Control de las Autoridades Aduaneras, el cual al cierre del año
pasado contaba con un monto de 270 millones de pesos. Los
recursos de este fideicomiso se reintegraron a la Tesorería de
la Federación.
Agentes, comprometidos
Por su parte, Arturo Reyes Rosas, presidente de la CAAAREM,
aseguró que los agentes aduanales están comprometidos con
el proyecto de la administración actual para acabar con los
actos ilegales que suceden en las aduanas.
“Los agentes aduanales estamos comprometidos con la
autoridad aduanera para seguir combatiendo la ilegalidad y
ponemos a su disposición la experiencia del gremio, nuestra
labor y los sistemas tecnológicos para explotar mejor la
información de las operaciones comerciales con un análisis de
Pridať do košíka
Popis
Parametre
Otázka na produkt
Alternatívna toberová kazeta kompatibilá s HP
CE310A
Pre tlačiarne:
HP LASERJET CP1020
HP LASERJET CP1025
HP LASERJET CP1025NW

__________

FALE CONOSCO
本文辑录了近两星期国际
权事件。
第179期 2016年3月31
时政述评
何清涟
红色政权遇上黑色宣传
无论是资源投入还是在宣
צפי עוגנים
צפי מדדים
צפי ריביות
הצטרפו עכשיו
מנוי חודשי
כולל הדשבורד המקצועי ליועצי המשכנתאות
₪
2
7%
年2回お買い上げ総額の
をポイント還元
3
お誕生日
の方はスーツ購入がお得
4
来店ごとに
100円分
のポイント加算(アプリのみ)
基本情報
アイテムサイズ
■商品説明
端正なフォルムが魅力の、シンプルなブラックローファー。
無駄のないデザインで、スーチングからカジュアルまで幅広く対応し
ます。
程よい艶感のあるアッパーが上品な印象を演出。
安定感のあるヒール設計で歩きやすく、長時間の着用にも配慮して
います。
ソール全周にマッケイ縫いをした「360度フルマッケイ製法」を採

__________

Duplicate the records from the line with "Control de las" to the line with "HP LASERJET CP1025NW".

Control de las Autoridades Aduaneras, el cual al cierre del año
pasado contaba con un monto de 270 millones de pesos. Los
recursos de este fideicomiso se reintegraron a la Tesorería de
la Federación.
Agentes, comprometidos
Por su parte, Arturo Reyes Rosas, presidente de la CAAAREM,
aseguró que los agentes aduanales están comprometidos con
el proyecto de la administración actual para acabar con los
actos ilegales que suceden en las aduanas.
“Los agentes aduanales estamos comprometidos con la
autoridad aduanera para seguir combatiendo la ilegalidad y
ponemos a su disposición la experiencia del gremio, nuestra
labor y los sistemas tecnológicos para explotar mejor la
información de las operaciones comerciales con un análisis de
Pridať do košíka
Popis
Parametre
Otázka na produkt
Alternatívna toberová kazeta kompatibilá s HP
CE310A
Pre tlačiarne:
HP LASERJET CP1020
HP LASERJET CP1025
HP LASERJET CP1025NW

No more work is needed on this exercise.